(Saved entries)
[Start of section]
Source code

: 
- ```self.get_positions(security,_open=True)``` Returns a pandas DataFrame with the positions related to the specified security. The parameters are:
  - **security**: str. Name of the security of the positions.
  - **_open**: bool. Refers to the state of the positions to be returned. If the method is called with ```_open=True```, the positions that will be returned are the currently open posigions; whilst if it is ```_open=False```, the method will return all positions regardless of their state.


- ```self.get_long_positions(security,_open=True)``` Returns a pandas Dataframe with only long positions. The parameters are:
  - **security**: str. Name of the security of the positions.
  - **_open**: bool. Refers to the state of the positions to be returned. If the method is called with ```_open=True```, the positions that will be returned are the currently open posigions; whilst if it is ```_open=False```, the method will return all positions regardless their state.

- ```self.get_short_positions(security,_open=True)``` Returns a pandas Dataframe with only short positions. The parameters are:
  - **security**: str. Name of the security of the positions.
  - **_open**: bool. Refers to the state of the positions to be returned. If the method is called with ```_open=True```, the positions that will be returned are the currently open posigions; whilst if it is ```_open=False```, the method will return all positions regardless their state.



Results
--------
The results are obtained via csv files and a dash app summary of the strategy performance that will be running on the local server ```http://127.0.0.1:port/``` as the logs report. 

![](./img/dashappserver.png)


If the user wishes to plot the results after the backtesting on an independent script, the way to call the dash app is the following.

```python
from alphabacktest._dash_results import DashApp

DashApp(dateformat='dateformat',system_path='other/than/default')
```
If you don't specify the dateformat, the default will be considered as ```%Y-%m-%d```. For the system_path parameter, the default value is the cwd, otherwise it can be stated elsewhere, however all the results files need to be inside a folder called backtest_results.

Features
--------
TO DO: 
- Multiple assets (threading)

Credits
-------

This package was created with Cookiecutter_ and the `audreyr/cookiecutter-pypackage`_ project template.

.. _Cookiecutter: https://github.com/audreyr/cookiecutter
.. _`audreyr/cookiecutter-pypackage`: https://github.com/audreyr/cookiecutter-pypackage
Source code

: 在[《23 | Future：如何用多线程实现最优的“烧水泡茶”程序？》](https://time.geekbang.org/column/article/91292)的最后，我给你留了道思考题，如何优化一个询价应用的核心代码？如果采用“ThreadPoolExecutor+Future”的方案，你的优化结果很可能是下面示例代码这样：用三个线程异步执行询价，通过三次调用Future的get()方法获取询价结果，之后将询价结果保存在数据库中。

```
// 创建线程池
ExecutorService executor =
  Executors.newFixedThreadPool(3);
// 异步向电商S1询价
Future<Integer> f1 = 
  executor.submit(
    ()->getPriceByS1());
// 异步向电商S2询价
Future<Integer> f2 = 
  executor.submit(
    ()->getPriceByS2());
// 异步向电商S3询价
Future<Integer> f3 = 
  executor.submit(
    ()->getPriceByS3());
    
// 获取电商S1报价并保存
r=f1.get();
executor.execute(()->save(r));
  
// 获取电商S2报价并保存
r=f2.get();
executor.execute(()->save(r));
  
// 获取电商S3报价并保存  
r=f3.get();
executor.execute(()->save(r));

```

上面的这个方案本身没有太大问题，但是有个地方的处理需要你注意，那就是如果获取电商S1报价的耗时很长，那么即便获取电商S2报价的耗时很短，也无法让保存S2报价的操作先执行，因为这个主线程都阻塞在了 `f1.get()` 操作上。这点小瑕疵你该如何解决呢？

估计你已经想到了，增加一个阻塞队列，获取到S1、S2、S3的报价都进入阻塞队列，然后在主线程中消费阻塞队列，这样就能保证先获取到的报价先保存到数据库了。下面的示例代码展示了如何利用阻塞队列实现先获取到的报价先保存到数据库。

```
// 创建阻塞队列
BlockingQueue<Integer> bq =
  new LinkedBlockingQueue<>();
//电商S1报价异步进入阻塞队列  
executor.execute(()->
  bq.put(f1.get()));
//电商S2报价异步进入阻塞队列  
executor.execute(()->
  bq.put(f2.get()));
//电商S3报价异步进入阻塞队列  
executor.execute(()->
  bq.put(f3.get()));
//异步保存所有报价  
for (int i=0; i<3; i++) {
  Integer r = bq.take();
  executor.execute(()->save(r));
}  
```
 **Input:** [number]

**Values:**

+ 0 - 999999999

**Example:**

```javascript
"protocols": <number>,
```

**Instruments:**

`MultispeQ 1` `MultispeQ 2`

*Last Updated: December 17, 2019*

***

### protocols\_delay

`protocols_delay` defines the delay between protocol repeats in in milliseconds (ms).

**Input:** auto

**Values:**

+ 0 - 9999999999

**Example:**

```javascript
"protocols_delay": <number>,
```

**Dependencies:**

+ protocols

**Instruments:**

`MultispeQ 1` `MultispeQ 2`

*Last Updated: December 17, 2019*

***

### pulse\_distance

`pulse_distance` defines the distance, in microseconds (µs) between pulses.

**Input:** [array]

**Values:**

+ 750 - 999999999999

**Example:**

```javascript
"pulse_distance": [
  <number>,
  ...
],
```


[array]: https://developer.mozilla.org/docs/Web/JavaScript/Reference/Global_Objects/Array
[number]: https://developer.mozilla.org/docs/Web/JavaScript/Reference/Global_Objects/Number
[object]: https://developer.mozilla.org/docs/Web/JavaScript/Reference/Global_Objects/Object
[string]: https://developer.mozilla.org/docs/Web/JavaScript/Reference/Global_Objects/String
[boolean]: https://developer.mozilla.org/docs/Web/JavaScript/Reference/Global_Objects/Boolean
[End of section]
### [Directions]
The answer must be every line from the records above that contains the word "developer", copied in full.

### [Solution to the exercise]
[array]: https://developer.mozilla.org/docs/Web/JavaScript/Reference/Global_Objects/Array
[number]: https://developer.mozilla.org/docs/Web/JavaScript/Reference/Global_Objects/Number
[object]: https://developer.mozilla.org/docs/Web/JavaScript/Reference/Global_Objects/Object
[string]: https://developer.mozilla.org/docs/Web/JavaScript/Reference/Global_Objects/String
[boolean]: https://developer.mozilla.org/docs/Web/JavaScript/Reference/Global_Objects/Boolean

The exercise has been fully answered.